An Interdisciplinary (Preliminary) Understanding of Planetary Evolution

The key to finding life on an exoplanet lies within the atmospheres of extrasolar planets, which have just recently become accessible to chemical analysis. The only way to detect a true ‘biosignature’—a definitive marker for life—is to rule out all abiotic processes that could lead to a ‘false positive.’ Thick atmospheres enshroud the interiors of the most common types of rocky planets. These planets’ geologic evolution is inextricably tied to their atmospheres in ways we don’t yet fully understand. To reveal the intricacies of this connection and ultimately open the door to the reliable detection of life beyond Earth we need a diverse team, access to facilities, and resources that will catalyze new discoveries and advance a new scientific paradigm. To accurately use planetary atmospheres as a proxy for life, establishing a baseline for a planet is critical. Atmospheres are complex, both physically and chemically. They are modified not only by the stellar insolation they receive from above but by the rocky surface below.
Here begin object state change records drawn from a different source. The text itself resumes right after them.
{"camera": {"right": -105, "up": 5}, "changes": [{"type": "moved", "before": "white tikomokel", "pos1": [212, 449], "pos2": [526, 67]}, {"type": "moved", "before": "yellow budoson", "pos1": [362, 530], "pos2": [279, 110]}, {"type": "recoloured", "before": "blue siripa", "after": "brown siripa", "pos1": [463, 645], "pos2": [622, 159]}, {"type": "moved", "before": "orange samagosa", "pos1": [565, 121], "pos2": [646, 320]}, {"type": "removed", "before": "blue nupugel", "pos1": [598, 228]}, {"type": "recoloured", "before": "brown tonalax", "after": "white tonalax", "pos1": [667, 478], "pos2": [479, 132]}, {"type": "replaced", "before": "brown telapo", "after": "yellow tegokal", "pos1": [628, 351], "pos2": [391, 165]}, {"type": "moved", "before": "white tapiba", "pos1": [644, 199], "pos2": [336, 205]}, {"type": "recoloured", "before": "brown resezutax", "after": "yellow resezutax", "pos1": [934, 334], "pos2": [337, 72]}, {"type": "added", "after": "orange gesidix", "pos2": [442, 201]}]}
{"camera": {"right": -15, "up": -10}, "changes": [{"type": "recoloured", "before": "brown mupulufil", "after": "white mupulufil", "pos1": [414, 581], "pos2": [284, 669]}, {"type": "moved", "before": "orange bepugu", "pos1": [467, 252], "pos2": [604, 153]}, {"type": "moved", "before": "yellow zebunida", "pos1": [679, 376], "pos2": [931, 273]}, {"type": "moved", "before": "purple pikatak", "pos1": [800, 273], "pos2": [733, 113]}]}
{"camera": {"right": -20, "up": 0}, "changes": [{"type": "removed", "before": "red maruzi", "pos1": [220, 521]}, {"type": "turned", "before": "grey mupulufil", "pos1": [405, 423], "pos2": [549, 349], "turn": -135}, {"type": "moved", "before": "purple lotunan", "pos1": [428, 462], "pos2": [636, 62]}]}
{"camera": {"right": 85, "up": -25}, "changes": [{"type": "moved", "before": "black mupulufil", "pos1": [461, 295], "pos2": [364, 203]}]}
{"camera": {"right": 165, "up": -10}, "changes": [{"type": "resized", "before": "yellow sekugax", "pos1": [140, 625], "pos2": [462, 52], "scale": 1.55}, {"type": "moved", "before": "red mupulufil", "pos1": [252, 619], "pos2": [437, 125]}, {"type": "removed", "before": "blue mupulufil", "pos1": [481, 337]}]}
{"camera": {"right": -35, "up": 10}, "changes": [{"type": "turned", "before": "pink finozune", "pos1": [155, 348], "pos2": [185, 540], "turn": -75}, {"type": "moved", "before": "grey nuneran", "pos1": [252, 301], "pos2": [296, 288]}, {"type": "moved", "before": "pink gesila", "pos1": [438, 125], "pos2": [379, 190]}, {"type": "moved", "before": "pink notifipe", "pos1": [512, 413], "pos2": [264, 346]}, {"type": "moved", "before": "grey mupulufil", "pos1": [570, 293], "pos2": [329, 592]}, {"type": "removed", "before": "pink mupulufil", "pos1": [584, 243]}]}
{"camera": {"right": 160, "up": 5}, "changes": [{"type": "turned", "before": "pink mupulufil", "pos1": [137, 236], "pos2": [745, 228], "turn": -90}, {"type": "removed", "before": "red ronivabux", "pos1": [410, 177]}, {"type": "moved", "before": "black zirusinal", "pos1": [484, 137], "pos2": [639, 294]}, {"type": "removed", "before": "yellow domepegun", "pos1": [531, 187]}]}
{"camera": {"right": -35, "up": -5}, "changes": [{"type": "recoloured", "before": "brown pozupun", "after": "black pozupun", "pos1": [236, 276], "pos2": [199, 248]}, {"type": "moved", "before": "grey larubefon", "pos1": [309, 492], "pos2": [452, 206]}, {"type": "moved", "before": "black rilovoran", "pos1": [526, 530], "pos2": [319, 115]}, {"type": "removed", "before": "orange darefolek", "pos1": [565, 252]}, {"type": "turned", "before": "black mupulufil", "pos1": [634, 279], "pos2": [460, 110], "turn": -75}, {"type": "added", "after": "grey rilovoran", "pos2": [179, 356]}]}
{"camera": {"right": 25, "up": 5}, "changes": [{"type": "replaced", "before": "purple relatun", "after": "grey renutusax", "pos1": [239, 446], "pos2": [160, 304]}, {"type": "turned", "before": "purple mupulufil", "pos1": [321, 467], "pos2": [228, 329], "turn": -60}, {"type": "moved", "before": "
The interiors and atmospheres of rocky planets interact initially during the magma ocean stage, that could last for a billion years, and then more slowly due to weathering, volcanism, and subduction. Our AEThER team has begun a coordinated scientific effort employing experimental, theoretical, and empirical approaches to address challenging yet fundamental questions, including: What is the principal control on planetary atmospheres from accretion until the time life begins to modify the signal? How sensitive is atmospheric chemistry to interior chemistry? This talk will discuss our current findings as well as our future directions.